Work instruction:
Please write out all the data that follows exactly, without the pictures.

Data for analysis:
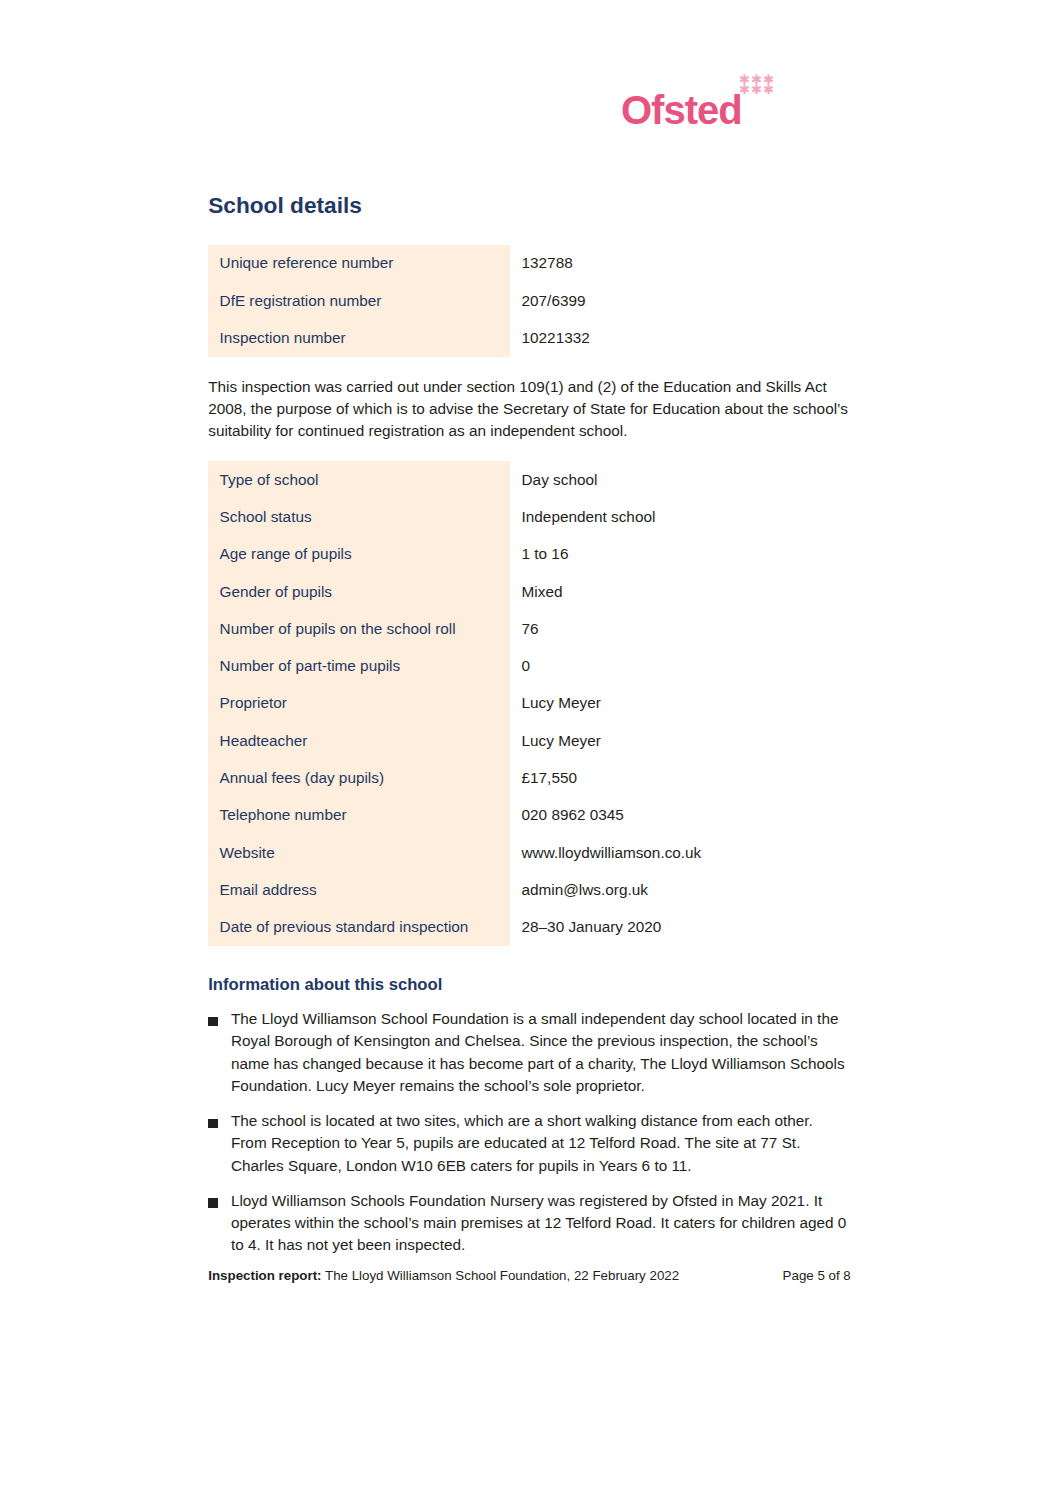✱✱✱ ✱✱✱ Ofsted
School details
| Unique reference number | 132788 |
| DfE registration number | 207/6399 |
| Inspection number | 10221332 |
This inspection was carried out under section 109(1) and (2) of the Education and Skills Act 2008, the purpose of which is to advise the Secretary of State for Education about the school’s suitability for continued registration as an independent school.
| Type of school | Day school |
| School status | Independent school |
| Age range of pupils | 1 to 16 |
| Gender of pupils | Mixed |
| Number of pupils on the school roll | 76 |
| Number of part-time pupils | 0 |
| Proprietor | Lucy Meyer |
| Headteacher | Lucy Meyer |
| Annual fees (day pupils) | £17,550 |
| Telephone number | 020 8962 0345 |
| Website | www.lloydwilliamson.co.uk |
| Email address | admin@lws.org.uk |
| Date of previous standard inspection | 28–30 January 2020 |
Information about this school
The Lloyd Williamson School Foundation is a small independent day school located in the Royal Borough of Kensington and Chelsea. Since the previous inspection, the school’s name has changed because it has become part of a charity, The Lloyd Williamson Schools Foundation. Lucy Meyer remains the school’s sole proprietor.
The school is located at two sites, which are a short walking distance from each other. From Reception to Year 5, pupils are educated at 12 Telford Road. The site at 77 St. Charles Square, London W10 6EB caters for pupils in Years 6 to 11.
Lloyd Williamson Schools Foundation Nursery was registered by Ofsted in May 2021. It operates within the school’s main premises at 12 Telford Road. It caters for children aged 0 to 4. It has not yet been inspected.
Inspection report: The Lloyd Williamson School Foundation, 22 February 2022
Page 5 of 8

Answer space:
✱✱✱ ✱✱✱ Ofsted
School details
| Unique reference number | 132788 |
| DfE registration number | 207/6399 |
| Inspection number | 10221332 |
This inspection was carried out under section 109(1) and (2) of the Education and Skills Act 2008, the purpose of which is to advise the Secretary of State for Education about the school’s suitability for continued registration as an independent school.
| Type of school | Day school |
| School status | Independent school |
| Age range of pupils | 1 to 16 |
| Gender of pupils | Mixed |
| Number of pupils on the school roll | 76 |
| Number of part-time pupils | 0 |
| Proprietor | Lucy Meyer |
| Headteacher | Lucy Meyer |
| Annual fees (day pupils) | £17,550 |
| Telephone number | 020 8962 0345 |
| Website | www.lloydwilliamson.co.uk |
| Email address | admin@lws.org.uk |
| Date of previous standard inspection | 28–30 January 2020 |
Information about this school
The Lloyd Williamson School Foundation is a small independent day school located in the Royal Borough of Kensington and Chelsea. Since the previous inspection, the school’s name has changed because it has become part of a charity, The Lloyd Williamson Schools Foundation. Lucy Meyer remains the school’s sole proprietor.
The school is located at two sites, which are a short walking distance from each other. From Reception to Year 5, pupils are educated at 12 Telford Road. The site at 77 St. Charles Square, London W10 6EB caters for pupils in Years 6 to 11.
Lloyd Williamson Schools Foundation Nursery was registered by Ofsted in May 2021. It operates within the school’s main premises at 12 Telford Road. It caters for children aged 0 to 4. It has not yet been inspected.
Inspection report: The Lloyd Williamson School Foundation, 22 February 2022
Page 5 of 8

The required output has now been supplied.